Two sectors carry enormous weight in India’s stock market indices: banking and IT. Both are struggling right now for very different reasons.

Indian banks are facing pressure from rising bond yields and global risk-off sentiment. When interest rates globally are uncertain, and investors are nervous, banking stocks—which depend on stable credit flows and borrower confidence—get hit hard. The Nifty PSU Bank index led losses, crashing over 3% on March 23 alone. Panic selling in HDFC Bank—India’s largest private sector bank—wiped out ₹65,000 crore in market value after its chairman’s exit spooked investors further.

The majority of Indian IT companies’ revenue comes from customers in the US and Europe. American businesses reduce their IT budgets when the U.S. economy appears unstable due to tariffs, oil shocks, and concerns about a recession. IT behemoths like TCS, Infosys, and Wipro have lower profits due to fewer contracts and slower expenditure from foreign clients. IT exporters benefit somewhat from a weakening rupee (their dollar revenues convert to more rupees), but investors are still uneasy.

#### Action item
Reproduce the stretch of the passage on India's banking and IT stocks from "Two sectors carry" through "spooked investors further.", word for word. The lines that follow the passage on India's banking and IT stocks are separate material with no connection to it.

#### Supplied information
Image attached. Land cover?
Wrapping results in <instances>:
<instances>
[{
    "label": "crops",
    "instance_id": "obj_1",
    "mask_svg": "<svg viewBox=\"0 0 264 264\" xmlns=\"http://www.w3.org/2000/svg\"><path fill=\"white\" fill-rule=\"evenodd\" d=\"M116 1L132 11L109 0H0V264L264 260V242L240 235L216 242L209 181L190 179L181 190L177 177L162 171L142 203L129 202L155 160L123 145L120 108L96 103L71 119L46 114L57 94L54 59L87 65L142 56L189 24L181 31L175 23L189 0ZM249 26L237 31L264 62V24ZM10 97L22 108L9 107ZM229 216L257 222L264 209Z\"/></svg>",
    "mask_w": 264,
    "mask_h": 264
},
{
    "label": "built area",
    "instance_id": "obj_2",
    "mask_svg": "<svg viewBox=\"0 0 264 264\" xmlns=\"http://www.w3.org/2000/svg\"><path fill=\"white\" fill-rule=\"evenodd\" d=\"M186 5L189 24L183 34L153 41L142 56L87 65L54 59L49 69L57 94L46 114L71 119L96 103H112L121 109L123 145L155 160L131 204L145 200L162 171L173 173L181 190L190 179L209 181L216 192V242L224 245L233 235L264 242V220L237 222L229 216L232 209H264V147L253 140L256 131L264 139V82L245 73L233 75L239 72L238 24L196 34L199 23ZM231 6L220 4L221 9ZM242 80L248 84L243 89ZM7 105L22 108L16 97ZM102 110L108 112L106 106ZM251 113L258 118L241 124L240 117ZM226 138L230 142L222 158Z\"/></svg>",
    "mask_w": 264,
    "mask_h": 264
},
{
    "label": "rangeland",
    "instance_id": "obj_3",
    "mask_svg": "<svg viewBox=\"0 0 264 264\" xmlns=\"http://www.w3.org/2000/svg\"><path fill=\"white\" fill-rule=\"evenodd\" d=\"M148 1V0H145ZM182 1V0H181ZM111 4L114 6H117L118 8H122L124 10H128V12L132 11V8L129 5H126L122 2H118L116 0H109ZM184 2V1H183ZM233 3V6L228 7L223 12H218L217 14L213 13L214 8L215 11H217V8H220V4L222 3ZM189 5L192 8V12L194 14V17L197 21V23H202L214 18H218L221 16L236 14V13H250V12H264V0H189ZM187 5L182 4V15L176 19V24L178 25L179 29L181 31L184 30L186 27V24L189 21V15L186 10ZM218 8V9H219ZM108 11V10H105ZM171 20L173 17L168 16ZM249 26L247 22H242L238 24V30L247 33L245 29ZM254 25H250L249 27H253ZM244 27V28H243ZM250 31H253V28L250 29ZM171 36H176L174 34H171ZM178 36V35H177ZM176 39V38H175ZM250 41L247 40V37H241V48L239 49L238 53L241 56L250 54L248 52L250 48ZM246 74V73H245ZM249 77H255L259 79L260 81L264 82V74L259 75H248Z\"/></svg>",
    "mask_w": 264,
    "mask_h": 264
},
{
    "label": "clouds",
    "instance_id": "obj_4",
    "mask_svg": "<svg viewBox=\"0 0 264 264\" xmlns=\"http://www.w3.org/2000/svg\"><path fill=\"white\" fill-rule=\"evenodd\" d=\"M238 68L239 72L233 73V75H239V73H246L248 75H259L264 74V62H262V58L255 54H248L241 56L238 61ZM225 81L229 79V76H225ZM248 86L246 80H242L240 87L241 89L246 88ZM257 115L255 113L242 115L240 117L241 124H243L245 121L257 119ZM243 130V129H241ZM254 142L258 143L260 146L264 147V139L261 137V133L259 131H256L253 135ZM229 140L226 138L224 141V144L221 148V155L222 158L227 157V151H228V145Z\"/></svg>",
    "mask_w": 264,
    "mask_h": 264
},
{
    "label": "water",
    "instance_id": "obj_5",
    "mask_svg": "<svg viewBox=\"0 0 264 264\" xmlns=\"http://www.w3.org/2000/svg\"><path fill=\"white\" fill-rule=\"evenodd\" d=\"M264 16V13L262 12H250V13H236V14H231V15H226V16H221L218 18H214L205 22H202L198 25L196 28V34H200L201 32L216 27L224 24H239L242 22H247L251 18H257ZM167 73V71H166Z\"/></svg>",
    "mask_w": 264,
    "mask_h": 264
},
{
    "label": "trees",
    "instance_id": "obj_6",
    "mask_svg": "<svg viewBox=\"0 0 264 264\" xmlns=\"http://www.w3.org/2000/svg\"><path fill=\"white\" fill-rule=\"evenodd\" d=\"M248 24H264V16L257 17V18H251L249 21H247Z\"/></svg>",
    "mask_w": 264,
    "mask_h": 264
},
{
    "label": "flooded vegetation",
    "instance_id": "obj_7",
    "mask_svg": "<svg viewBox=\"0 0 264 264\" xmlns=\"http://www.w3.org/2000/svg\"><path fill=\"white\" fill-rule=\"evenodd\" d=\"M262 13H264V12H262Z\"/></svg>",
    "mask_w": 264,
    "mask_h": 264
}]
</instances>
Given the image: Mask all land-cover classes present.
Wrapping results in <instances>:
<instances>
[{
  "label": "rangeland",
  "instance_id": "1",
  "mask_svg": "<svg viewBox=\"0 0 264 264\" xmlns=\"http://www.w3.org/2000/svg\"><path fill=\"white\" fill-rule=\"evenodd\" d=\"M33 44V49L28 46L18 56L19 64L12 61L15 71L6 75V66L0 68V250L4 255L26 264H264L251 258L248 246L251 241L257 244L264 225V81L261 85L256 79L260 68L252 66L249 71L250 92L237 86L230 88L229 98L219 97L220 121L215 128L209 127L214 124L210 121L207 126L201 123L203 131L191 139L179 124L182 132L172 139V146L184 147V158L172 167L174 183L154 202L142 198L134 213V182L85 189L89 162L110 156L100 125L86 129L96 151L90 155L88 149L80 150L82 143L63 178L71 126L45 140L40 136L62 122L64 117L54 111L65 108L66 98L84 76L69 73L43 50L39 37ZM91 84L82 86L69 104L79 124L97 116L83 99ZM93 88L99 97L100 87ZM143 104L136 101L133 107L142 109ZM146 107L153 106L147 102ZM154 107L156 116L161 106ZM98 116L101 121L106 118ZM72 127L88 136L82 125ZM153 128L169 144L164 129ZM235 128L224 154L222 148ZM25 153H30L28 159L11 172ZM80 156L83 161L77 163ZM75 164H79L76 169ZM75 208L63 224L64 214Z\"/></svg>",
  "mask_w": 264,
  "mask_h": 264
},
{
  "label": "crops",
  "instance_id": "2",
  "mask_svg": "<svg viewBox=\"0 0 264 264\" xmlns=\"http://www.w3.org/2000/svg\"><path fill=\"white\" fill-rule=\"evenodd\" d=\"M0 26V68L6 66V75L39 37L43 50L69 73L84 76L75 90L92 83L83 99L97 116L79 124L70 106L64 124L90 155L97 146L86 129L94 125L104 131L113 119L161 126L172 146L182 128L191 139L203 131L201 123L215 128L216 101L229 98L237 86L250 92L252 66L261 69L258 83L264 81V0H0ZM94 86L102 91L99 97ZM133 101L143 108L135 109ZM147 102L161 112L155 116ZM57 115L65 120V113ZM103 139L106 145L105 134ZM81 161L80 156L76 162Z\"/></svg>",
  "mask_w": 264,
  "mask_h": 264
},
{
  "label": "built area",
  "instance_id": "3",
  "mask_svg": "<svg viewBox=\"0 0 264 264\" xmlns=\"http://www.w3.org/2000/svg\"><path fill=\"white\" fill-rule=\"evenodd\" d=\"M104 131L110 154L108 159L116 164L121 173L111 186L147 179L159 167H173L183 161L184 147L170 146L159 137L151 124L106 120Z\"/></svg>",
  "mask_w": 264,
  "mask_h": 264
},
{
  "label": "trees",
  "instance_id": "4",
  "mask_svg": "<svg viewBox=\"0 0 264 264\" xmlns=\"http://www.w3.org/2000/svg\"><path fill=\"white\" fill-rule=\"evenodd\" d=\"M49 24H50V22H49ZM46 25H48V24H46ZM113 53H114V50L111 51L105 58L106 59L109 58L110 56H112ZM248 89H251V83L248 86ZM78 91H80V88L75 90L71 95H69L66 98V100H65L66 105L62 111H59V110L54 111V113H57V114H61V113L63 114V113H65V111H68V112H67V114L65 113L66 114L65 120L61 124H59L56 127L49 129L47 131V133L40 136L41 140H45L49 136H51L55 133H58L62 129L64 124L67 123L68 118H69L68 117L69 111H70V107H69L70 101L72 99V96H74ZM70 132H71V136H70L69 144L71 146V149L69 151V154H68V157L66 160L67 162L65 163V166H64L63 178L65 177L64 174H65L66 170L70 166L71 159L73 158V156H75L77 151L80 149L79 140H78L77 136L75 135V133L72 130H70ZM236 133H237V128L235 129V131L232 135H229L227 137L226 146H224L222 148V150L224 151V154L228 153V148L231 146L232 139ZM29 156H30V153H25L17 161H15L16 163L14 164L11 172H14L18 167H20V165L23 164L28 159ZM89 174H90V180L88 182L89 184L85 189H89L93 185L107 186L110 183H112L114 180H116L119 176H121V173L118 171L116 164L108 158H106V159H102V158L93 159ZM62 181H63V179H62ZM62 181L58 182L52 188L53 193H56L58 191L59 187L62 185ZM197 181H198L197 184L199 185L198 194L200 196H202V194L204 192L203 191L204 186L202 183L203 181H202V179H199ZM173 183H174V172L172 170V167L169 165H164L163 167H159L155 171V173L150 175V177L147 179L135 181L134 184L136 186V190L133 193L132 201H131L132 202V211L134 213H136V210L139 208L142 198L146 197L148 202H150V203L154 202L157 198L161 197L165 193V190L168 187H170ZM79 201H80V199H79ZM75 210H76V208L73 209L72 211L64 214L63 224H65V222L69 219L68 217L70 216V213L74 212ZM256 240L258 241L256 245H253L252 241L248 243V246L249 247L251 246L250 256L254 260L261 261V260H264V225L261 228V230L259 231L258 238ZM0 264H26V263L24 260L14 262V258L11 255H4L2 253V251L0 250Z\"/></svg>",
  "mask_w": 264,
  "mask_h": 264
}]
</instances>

#### Answer to this task
Two sectors carry enormous weight in India’s stock market indices: banking and IT. Both are struggling right now for very different reasons.

Indian banks are facing pressure from rising bond yields and global risk-off sentiment. When interest rates globally are uncertain, and investors are nervous, banking stocks—which depend on stable credit flows and borrower confidence—get hit hard. The Nifty PSU Bank index led losses, crashing over 3% on March 23 alone. Panic selling in HDFC Bank—India’s largest private sector bank—wiped out ₹65,000 crore in market value after its chairman’s exit spooked investors further.